--- PROVIDED PASSAGE ---

I will pick up some magnesium glycinate tabs, as well as the tea that is mentioned.

Thank you so much and if anyone has any other helpful ideas of a homeopathic way of dealing with ME I would, my husband, and of course Nibbles would greatly appreciate it.

Thank you!!!!

Replied by Rob
Utica Ny
08/16/2015

It was the same with my dog. Just several months shy of his 10th birthday started with the same symptoms of coughing/hacking and vomiting piles of foamy liquid phlegm. After several weeks and some antibiotics the cough seemed to clear up but vomiting persist. Finally diagnosed with ME. Several months later. After testing different texture of foods/ removing fluids and meds. As well as using a bailey chair He is vomiting/regurging everyday. I do not know what else to try now. Magnesium if you have tried, does it work? I am wondering, and now thinking back over the years he has always had an off stomach, where sometimes he just would not eat during his morning feeding. His stomach would be gurgling and whatnot. But after it cleared up he would eat and be fine, and also though not often, occasionally over the years, and more recently several times frequently before his diagnosis he would regurge all his food. I never thought anything about it. My thinking is now is that it is something else causing the vomiting/regurging after eating, more related to his stomach. He is down over 20 pounds since May 2015 when diagnosed. Vomiting/regurging usually hours after feeding, though sometimes sooner. I am going to take him in and see if there is more going on. When they did tests and xrays they did not do lower.

---

REQUIRED ACTION 1:
In the forum thread on dogs with ME, how much weight does Rob say his dog has lost since May 2015?
REQUIRED ACTION 2:
List every measure Rob says was tried for his dog after the symptoms began, not counting tests and x-rays.
REQUIRED ACTION 3:
Pick up the forum thread on dogs with ME and continue it after its last sentence.
The entries after this point are separate material, apart from the forum thread on dogs with ME.

--- DATA FOR REVIEW ---

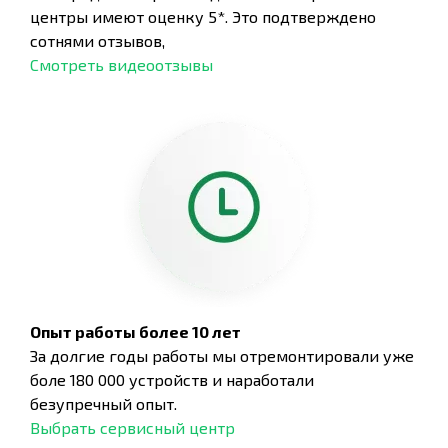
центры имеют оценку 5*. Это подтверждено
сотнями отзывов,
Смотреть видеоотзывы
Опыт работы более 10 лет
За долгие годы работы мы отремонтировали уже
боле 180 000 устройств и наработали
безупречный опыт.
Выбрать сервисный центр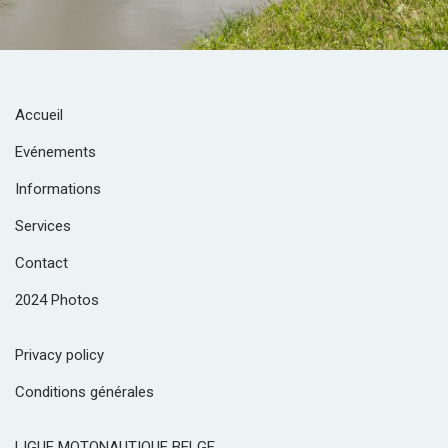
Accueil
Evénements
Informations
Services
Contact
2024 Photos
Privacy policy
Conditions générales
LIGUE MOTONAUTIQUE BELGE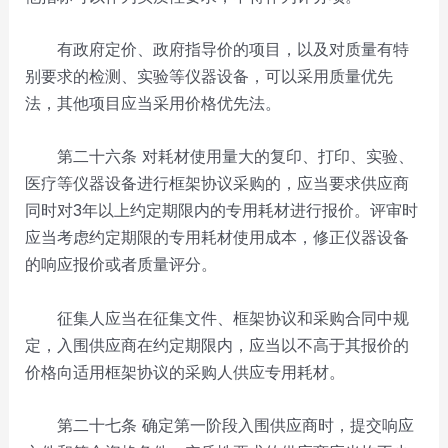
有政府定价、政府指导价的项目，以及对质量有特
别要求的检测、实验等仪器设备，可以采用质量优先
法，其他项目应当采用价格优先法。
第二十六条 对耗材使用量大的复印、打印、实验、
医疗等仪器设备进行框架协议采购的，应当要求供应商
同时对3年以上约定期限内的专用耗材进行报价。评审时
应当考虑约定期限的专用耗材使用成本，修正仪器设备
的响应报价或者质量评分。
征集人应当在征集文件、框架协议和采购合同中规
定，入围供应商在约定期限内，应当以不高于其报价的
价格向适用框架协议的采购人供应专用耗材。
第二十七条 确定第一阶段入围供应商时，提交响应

---
--- DATA FOR REVIEW ---

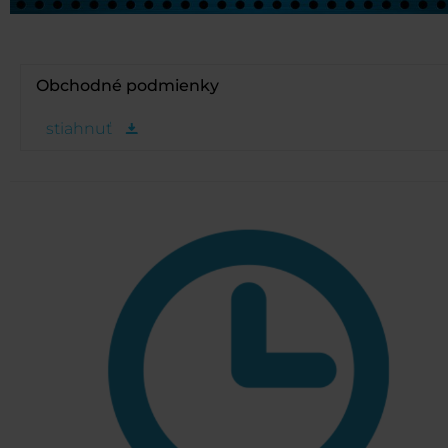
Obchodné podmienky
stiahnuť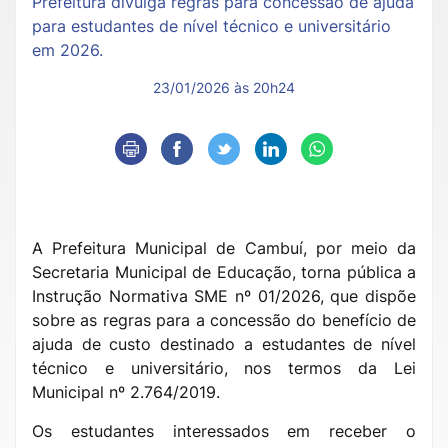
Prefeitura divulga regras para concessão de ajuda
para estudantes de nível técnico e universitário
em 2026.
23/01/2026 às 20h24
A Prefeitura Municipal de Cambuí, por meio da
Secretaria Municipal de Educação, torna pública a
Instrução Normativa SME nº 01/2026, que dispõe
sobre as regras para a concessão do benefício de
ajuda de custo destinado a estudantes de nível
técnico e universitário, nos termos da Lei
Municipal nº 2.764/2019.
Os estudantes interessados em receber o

---

WRITTEN RESPONSE 1:
Over 20 pounds.

WRITTEN RESPONSE 2:
- Antibiotics
- Testing different textures of foods
- Removing fluids and meds
- Using a bailey chair

WRITTEN RESPONSE 3:
Replied by Jb
Atlanta
09/14/2015

For some of you having a dog that suddenly coughs/hacks after given vaccinations, it could be reaction to Rabies Vac. It can cause partial paralysis of esophagus. I had a Dach's that face swelled up after vacs, stopped them all. Rabies vaccinations can cause a lot of problems.

For my dogs, I have found another helpful tip beyond what I posted above.. If my Girl shows symptoms of difficulty I gently massage trachea, all the way down to breast bone. Seems to help move food along.

For the one lady that asked about the Slippery Elm, I keep adding & dissolving in warm h2o until it is slightly thickened. I store it in the refrigerator & warm it a bit to use.

Replied by Deborah
Feeney
09/26/2015

What role does magnesium glycinate tab play in panting episodes after a dog eats in megaesophagus? Why does a dog pant and seem uncomfortable after eating?

Debbie

Buffalo, New york

Replied by Jeri
Ct
10/07/2015

What dose and frequency of Nux Vomica would be advised for a 76 lb. Boxer? Thank you.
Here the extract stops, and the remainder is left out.